Lab 06: Logistic regression

due Wed, Oct 21 at 11:59p

The General Social Survey (GSS) has been used to measure trends in attitudes and behaviors in American society since 1972. In addition to collecting demographic information, the survey includes questions used to gauge attitudes about government spending priorities, confidence in institutions, lifestyle, and many other topics. A full description of the survey may be found here.

In today’s lab, we will use logistic regression to understand the relationship between a person’s political views and their attitudes towards government spending on mass transportation projects. To do so, we will use data from the 2010 GSS survey.

Getting Started

library(usethis)
use_git_config(user.name="github username", user.email="your email")

Password caching

If you would like your git password cached for a week for this project, type the following in the Terminal in RStudio:

git config --global credential.helper 'cache --timeout 604800'

You will need to enter your GitHub username and password one more time after caching the password. After that you won’t need to enter your credentials for 604800 seconds = 7 days.

Packages

We will use the following packages in today’s lab. Feel free to add any other packages as needed.

library(tidyverse)
library(broom)
library(knitr)
# fill in other packages as needed

Data

The data for this lab are from the 2016 General Social Survey. The original data set contains 2867 observations and 935 variables. Given the size of the dataset, we’ll load it into the R Markdown file from the internet rather than keeping it in the data folder of our RStudio project.

We will use the following variables in the lab:

Use the code below to read in the data.

gss <- read_csv("https://sta210-fa20.netlify.app/data/gss2016.csv",
  na = c("", "Don't know", "No answer", 
         "Not applicable"), 
         guess_max = 2867) %>%
  select(natmass, age, sex, sei10, region, polviews) %>%
  drop_na()

The argument guess_max = 2867 tells the read_csv function to use all of the observations in a column to determine its data type. Without this argument, only the first 1,000 observations would be used to make this determination. This becomes important for a variable like age; though age is coded as numeric data for most of the observations, there are some in which age is coded as "89 or older". Without the guess_max argument, you will get warnings when loading the data.

Note also that only the variables of interest will be loaded, not the entire dataset. This will make for faster computation and knitting as you work on the lab.

Exercises

Show all relevant code and output to support your responses even if you use inline code to write your narrative.
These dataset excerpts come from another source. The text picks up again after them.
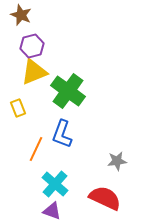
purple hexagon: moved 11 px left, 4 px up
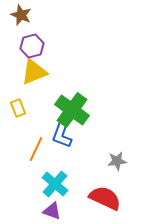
green cross: moved 4 px right, 19 px down
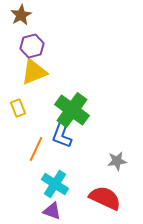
brown star: rotated 20 degrees clockwise
cyan cross: rotated 8 degrees counterclockwise
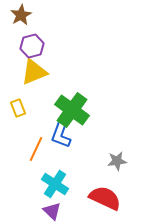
blue L-shape: moved 1 px left
purple triangle: rotated 24 degrees clockwise
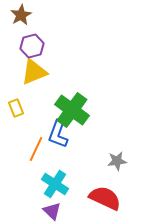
yellow rectangle: moved 2 px left
blue L-shape: moved 3 px left
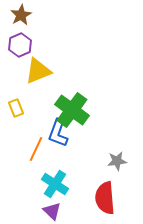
purple hexagon: moved 12 px left, 1 px up; rotated 10 degrees counterclockwise
yellow triangle: moved 4 px right, 1 px up
blue L-shape: moved 1 px up
red semicircle: rotated 120 degrees counterclockwise
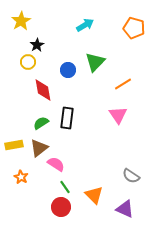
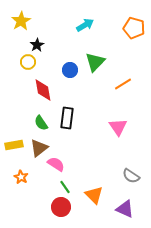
blue circle: moved 2 px right
pink triangle: moved 12 px down
green semicircle: rotated 91 degrees counterclockwise
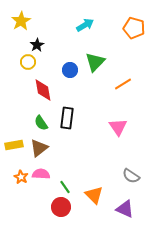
pink semicircle: moved 15 px left, 10 px down; rotated 30 degrees counterclockwise
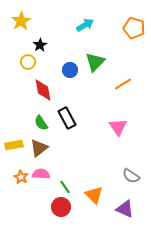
black star: moved 3 px right
black rectangle: rotated 35 degrees counterclockwise
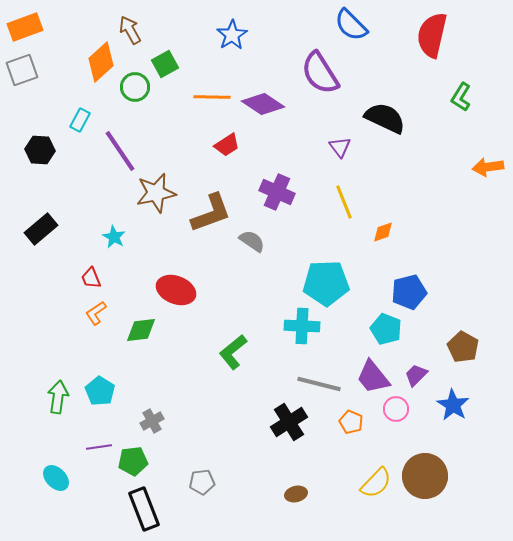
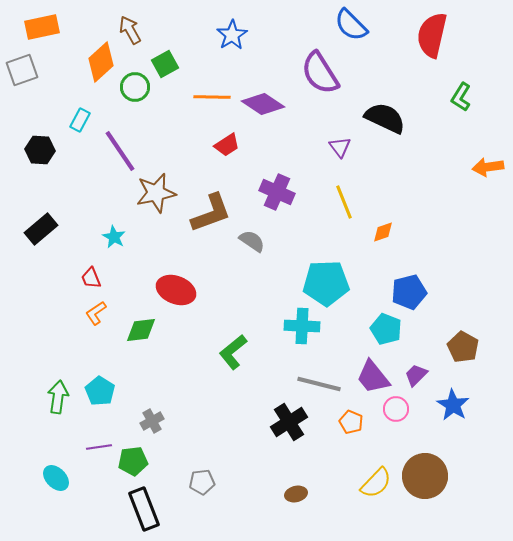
orange rectangle at (25, 27): moved 17 px right; rotated 8 degrees clockwise
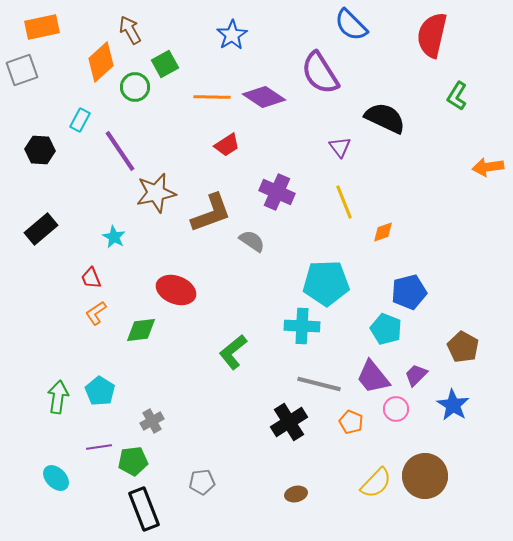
green L-shape at (461, 97): moved 4 px left, 1 px up
purple diamond at (263, 104): moved 1 px right, 7 px up
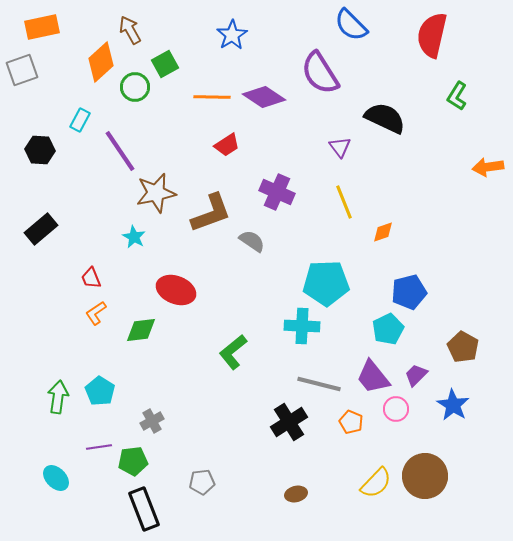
cyan star at (114, 237): moved 20 px right
cyan pentagon at (386, 329): moved 2 px right; rotated 24 degrees clockwise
Part I: Exploratory data analysis

  1. The goal of the analysis is to understand the factors that are associated with a person being satisfied with the current spending on mass transportation. Create a new variable that is equal to “1” if a person said spending on mass transportation is about right and “0” otherwise.

  2. Recode polviews so it is a factor variable type with levels that are in an order that is consistent with question on the survey. Note how the categories are spelled in the data.

    Make a plot of the distribution of polviews. Which political view occurs most frequently in this data set?

  3. Make a plot displaying the relationship between satisfaction with mass transportation spending and political views. Use the plot to describe the relationship between a person’s political views and whether they are satisfied with spending on mass transportation.

  4. We’d like to use age as a quantitative variable in your model; however, it is currently a character data type because some observations are coded as "89 or older". Recode age so that is a numeric variable. Note: Before making the variable numeric, you will need to replace the values "89 or older" with a single value.

Part II: Logistic regression model

  1. Briefly explain why we should use a logistic regression model to predict the odds a randomly selected person is satisfied with spending on mass transportation.

  2. Let’s start by fitting a model using the demographic factors - age, sex, sei10, and region - to predict the odds a person is satisfied with spending on mass transportation. Make any necessary adjustments to the variables so the intercept will have a meaningful interpretation.

  3. Interpret the intercept in the context of the data. Include any relevant values in your response.

  4. Consider the relationship between age and one’s opinion about spending on mass transportation. Interpret the coefficient of age in terms of the odds of being satisfied with spending on mass transportation.

  5. Now let’s see whether a person’s political views has a significant impact on their odds of being satisfied with spending on mass transportation, after accounting for the demographic factors.

    Conduct a drop-in-deviance test to determine if polviews is a significant predictor of attitude towards spending on mass transportation. State the null and alternative hypotheses in words, display all relevant code and output, and state your conclusion in the context of the problem.

  6. Use the model to describe the relationship between one’s political views and their attitude towards spending on mass transportation. Be sure your answer includes the interpretation of the model coefficients and associated hypothesis tests or confidence intervals used to support your response.

Submission

Upload the team’s PDF to Gradescope. Be sure to include every team member’s name in the Gradescope submission Associate the “Overall” graded section with the first page of your PDF, and mark where each answer is to the exercises. If any answer spans multiple pages, then mark all pages.

There should only be one submission per team on Gradescope. Be sure to include every team member’s name in the Gradescope submission.